▶ **WHAT TO WORK ON**
Scan the entries below and count the lines holding the string "отсутствие". Supply only the number.

▶ **RECORDS SHOWN**
/---

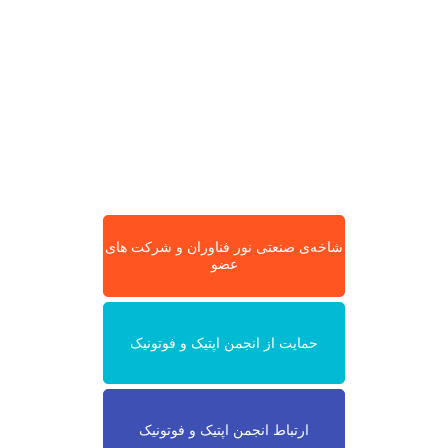
شاخه‌ی صنعتی نور فناوران و شرکت های
عضو
حمایت از انجمن اپتیک و فوتونیک
ارتباط انجمن اپتیک و فوتونیک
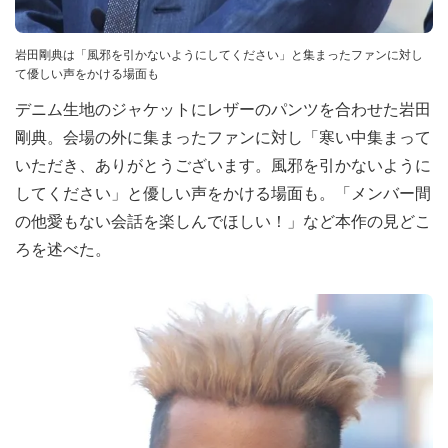
岩田剛典は「風邪を引かないようにしてください」と集まったファンに対し
て優しい声をかける場面も
デニム生地のジャケットにレザーのパンツを合わせた岩田
剛典。会場の外に集まったファンに対し「寒い中集まって
いただき、ありがとうございます。風邪を引かないように
してください」と優しい声をかける場面も。「メンバー間
の他愛もない会話を楽しんでほしい！」など本作の見どこ
ろを述べた。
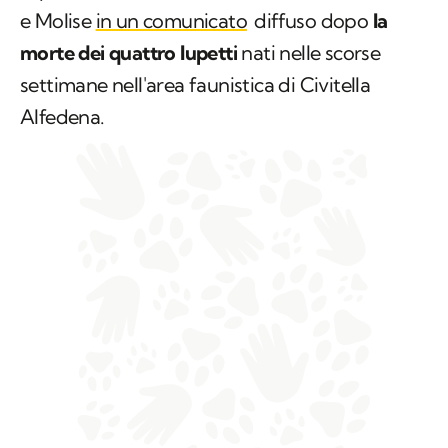
e Molise
in un comunicato
diffuso dopo
la
morte dei quattro lupetti
nati nelle scorse
settimane nell'area faunistica di Civitella
Alfedena.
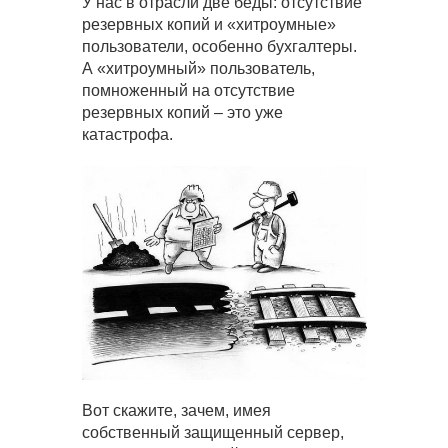
У нас в отрасли две беды: отсутствие
резервных копий и «хитроумные»
пользователи, особенно бухгалтеры.
А «хитроумный» пользователь,
помноженный на отсутствие
резервных копий – это уже
катастрофа.
Вот скажите, зачем, имея
собственный защищенный сервер,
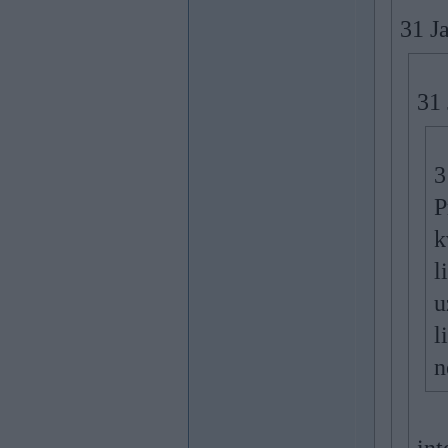
31 J
31 
3
P
k
l
u
l
n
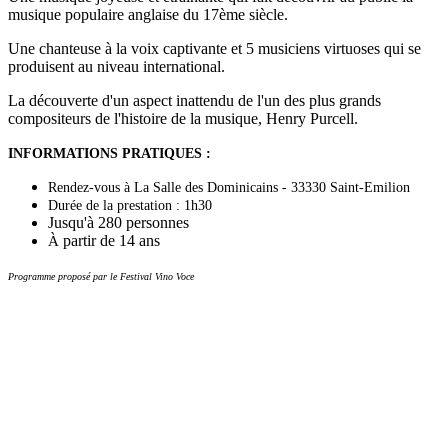
musique populaire anglaise du 17ème siècle.
Une chanteuse à la voix captivante et 5 musiciens virtuoses qui se
produisent au niveau international.
La découverte d'un aspect inattendu de l'un des plus grands
compositeurs de l'histoire de la musique, Henry Purcell.
INFORMATIONS PRATIQUES :
Rendez-vous à La Salle des Dominicains - 33330 Saint-Emilion
Durée de la prestation : 1h30
Jusqu'à 280 personnes
partir de 14 ans
À
Programme proposé par le Festival Vino Voce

\---

▶ **SOLUTION FOR THIS PROBLEM**
2